On Mar 12, 2020, at 11:23, Marco Sulla email@example.com wrote:
On Thu, 12 Mar 2020 at 19:10, Andrew Barnert firstname.lastname@example.org wrote:
No, because the return value only lives until (effectively) the end of the statement. A statement has no value, so the effect of an expression statement is to immediately discard whatever the value of the expression was. (In CPython this is an explicit stack pop.)
Except for the case of interactive mode, of course, where an expression statement binds the value to the _ variable.
Okay, so it seems I was confused by the REPL feature.
Anyway, since the object is not discarded until the expression statement ends, it has no effect on speed.
Well, in many cases, I think it should be possible to tell from either the AST or the bytecode that a value that’s popped and discarded could have been popped earlier. Compilers for lots of other languages routinely do this kind of static analysis even though it’s a lot more complicated in, say, C++ than in Python.
But I don’t think that would actually help this case. Each temporary is immediately consumed by the next opcode, not discarded, so the problem must be that the __add__ method (or rather the C API slot) can’t tell that one of its operands is a temporary and can therefore be reused if that’s helpful. And as I understand it (from a quick scan) the reason it can’t tell isn’t that the refcount isn’t 1 (which is something CPython could maybe fix if it were a problem, but it isn’t). Rather, it is already 1, but a refcount of 1 doesn’t actually prove a temporary value, because there are PyNumber C API functions that may be using the value without incref’ing it that end up calling the numpy code. Which is something I don’t think CPython could fix without removing those API functions.
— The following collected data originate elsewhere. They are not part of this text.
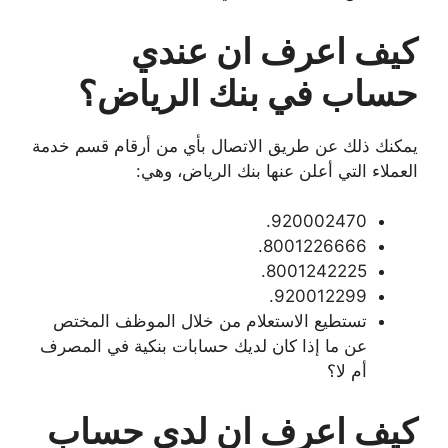
كيف اعرف ان عندي
حساب في بنك الرياض؟
يمكنك ذلك عن طريق الاتصال بأي من أرقام قسم خدمة
العملاء التي أعلن عنها بنك الرياض، وهي:
920002470.
8001226666.
8001242225.
920012299.
تستطيع الاستعلام من خلال الموظف المختص
عن ما إذا كان لديك حسابات بنكية في المصرف
أم لا؟
كيف اعرف ان لدي حساب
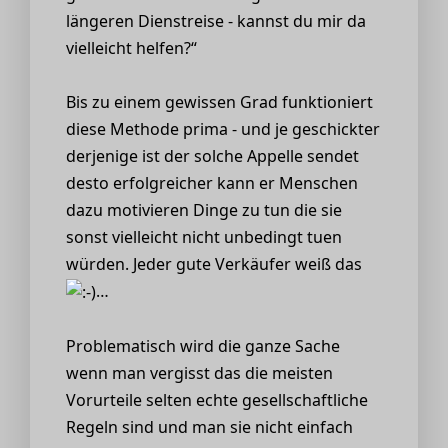
längeren Dienstreise - kannst du mir da
vielleicht helfen?“
Bis zu einem gewissen Grad funktioniert
diese Methode prima - und je geschickter
derjenige ist der solche Appelle sendet
desto erfolgreicher kann er Menschen
dazu motivieren Dinge zu tun die sie
sonst vielleicht nicht unbedingt tuen
würden. Jeder gute Verkäufer weiß das
…
Problematisch wird die ganze Sache
wenn man vergisst das die meisten
Vorurteile selten echte gesellschaftliche
Regeln sind und man sie nicht einfach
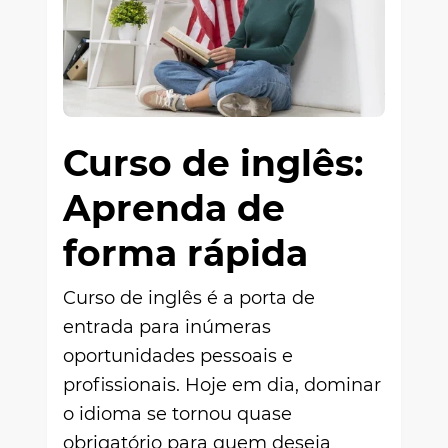
Curso de inglês:
Aprenda de
forma rápida
Curso de inglês é a porta de
entrada para inúmeras
oportunidades pessoais e
profissionais. Hoje em dia, dominar
o idioma se tornou quase
obrigatório para quem deseja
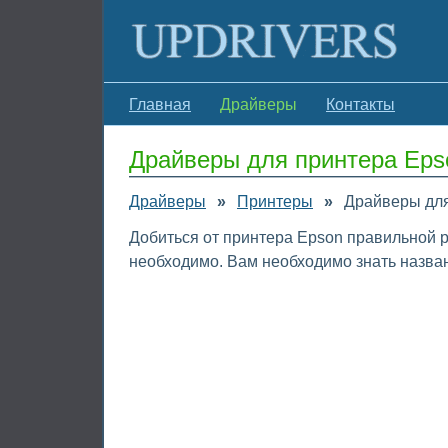
Главная
Драйверы
Контакты
Драйверы для принтера Eps
Драйверы
»
Принтеры
»
Драйверы для
Добиться от принтера Epson правильной р
необходимо. Вам необходимо знать назван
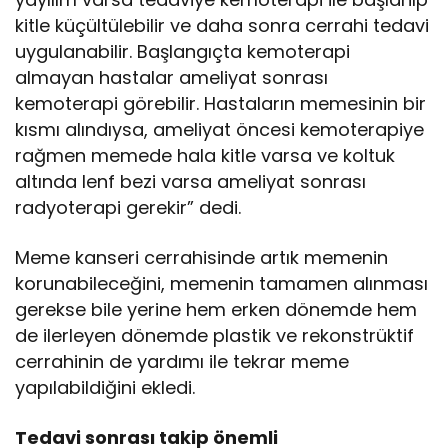
kitle küçültülebilir ve daha sonra cerrahi tedavi
uygulanabilir. Başlangıçta kemoterapi
almayan hastalar ameliyat sonrası
kemoterapi görebilir. Hastaların memesinin bir
kısmı alındıysa, ameliyat öncesi kemoterapiye
rağmen memede hala kitle varsa ve koltuk
altında lenf bezi varsa ameliyat sonrası
radyoterapi gerekir” dedi.
Meme kanseri cerrahisinde artık memenin
korunabileceğini, memenin tamamen alınması
gerekse bile yerine hem erken dönemde hem
de ilerleyen dönemde plastik ve rekonstrüktif
cerrahinin de yardımı ile tekrar meme
yapılabildiğini ekledi.
Tedavi sonrası takip önemli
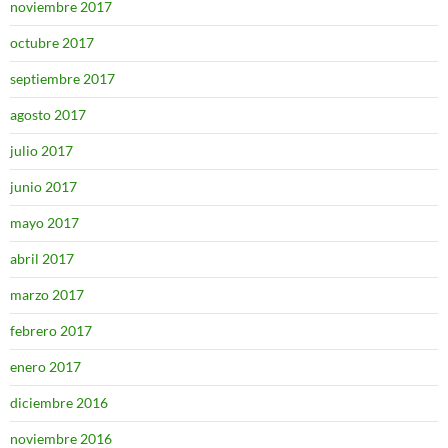
noviembre 2017
octubre 2017
septiembre 2017
agosto 2017
julio 2017
junio 2017
mayo 2017
abril 2017
marzo 2017
febrero 2017
enero 2017
diciembre 2016
noviembre 2016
Anyway, I think you’re right that del couldn’t help here. Even if it could, surely the solution to “a+b+c+d is slow” can’t be “just write (del (del a+b)+c)+d and it’ll be fast” if we want anyone to use Python without laughing and/or cursing.
On the contrary, for what I have read, the numpy patch removes the temporary ndarrays immediately. This speeds up calcula with large ndarrays. So there's no need to change the `del` behaviour. Python could implement something similar to the numpy patch for large immutables.
But they’re not actually immutable values. They’re mutable values that we happen to know aren’t being mutated by any Python code, but might still be mutated by arbitrary C API code farther up the stack. How could CPython detect that, except by the same kind of hack that numpy does to see if there are any C API calls on the stack and assume that any of them might have mutated any values they could see?
I suppose it could track calls out to C functions as they happen and mark every value that was live before the call, and then instead of numpy checking refs==1 is could check refs==1 && !c_flagged, and then it wouldn’t need the C frame hackery. But that seems like it would slow down everything in exchange for occasionally helping numpy and a few other C extension libs. And I’m not sure it would work anyway. Values created by C extensions have to start off flagged, but then values created and used internally by numpy won’t look temporary to numpy, right?